Bodenreider Olivier
U.S. National Library of Medicine, Bethesda, Maryland. National Institutes of Health & Human Services, USA.
AMIA Annu Symp Proc. 2003;2003:101-5.
To investigate three aspects of the redundancy of hierarchical relations across biomedical terminologies: 1) What proportion of the relations is redundant?, 2) Which terminologies tend to overlap with other terminologies?, and 3) Is there a link between redundancy and semantic consistency?.
Hierarchical relations are counted in the various families of terminologies integrated into the UMLS and an index of redundancy is computed for each relation. Similarity among sources is computed using the classical cosine method. Semantic consistency is evaluated by reference to the UMLS Semantic Network.

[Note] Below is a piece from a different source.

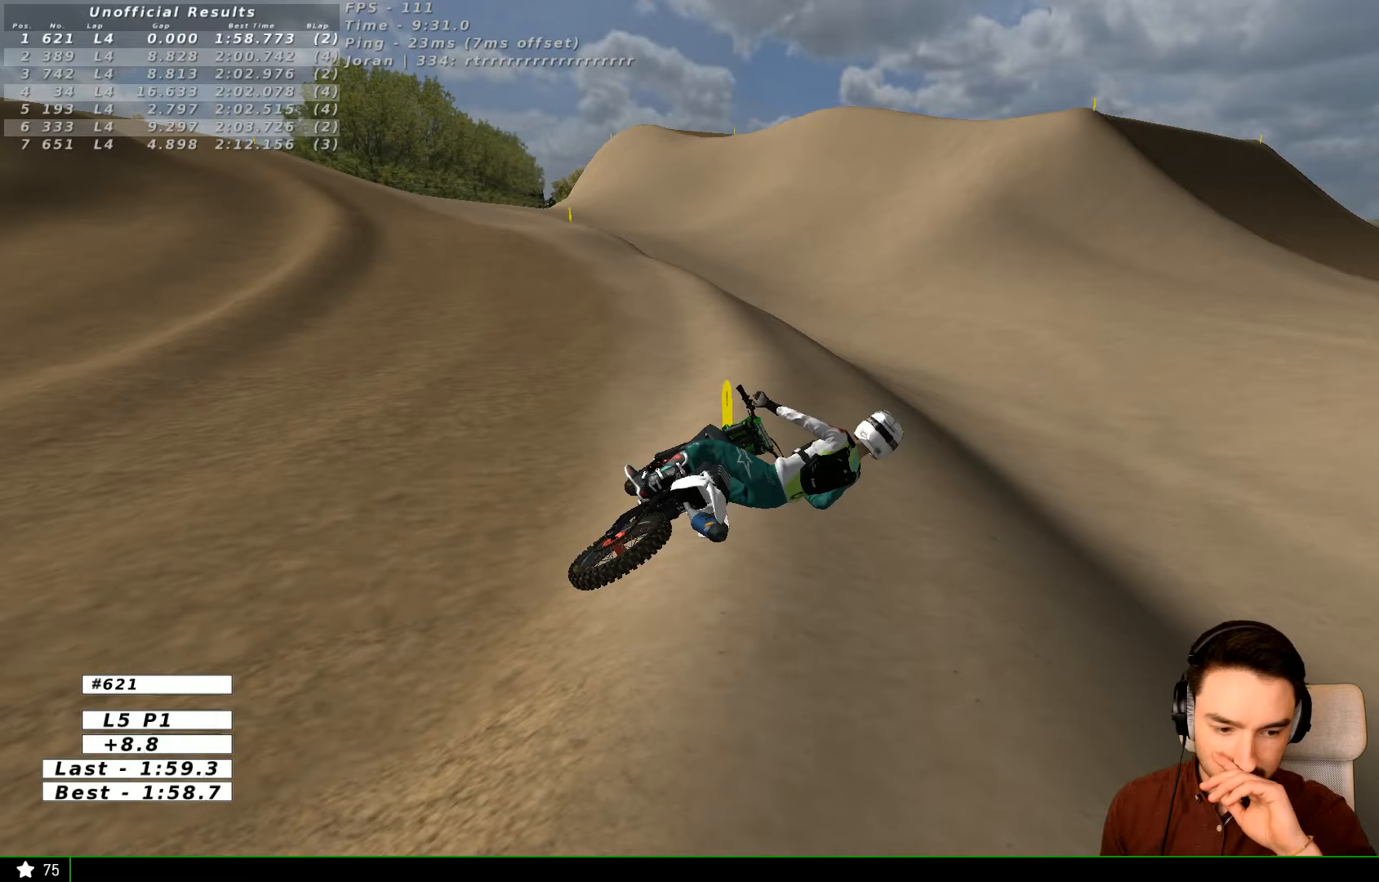
{"buttons": [], "left_stick": "center", "right_stick": "center", "events": []}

Overall, 29% of the 1,128,261 relations examined exhibit redundancy. Most similar sources include consecutive versions of terminologies. The link between redundancy and semantic consistency is weak.
Applications of these findings are discussed, including selecting sources, selecting useful relations, and auditing the categorization of UMLS concepts.
研究生物医学术语中层次关系冗余的三个方面:1)关系的冗余比例是多少?2)哪些术语倾向于与其他术语重叠?3)冗余与语义一致性之间是否存在联系?
对整合到统一医学语言系统(UMLS)中的各类术语家族中的层次关系进行计数,并为每个关系计算冗余指数。使用经典余弦方法计算来源之间的相似度。通过参考UMLS语义网络评估语义一致性。
总体而言,所检查的1,128,261个关系中有29%表现出冗余。最相似的来源包括术语的连续版本。冗余与语义一致性之间的联系较弱。
讨论了这些发现的应用,包括选择来源、选择有用的关系以及审核UMLS概念的分类。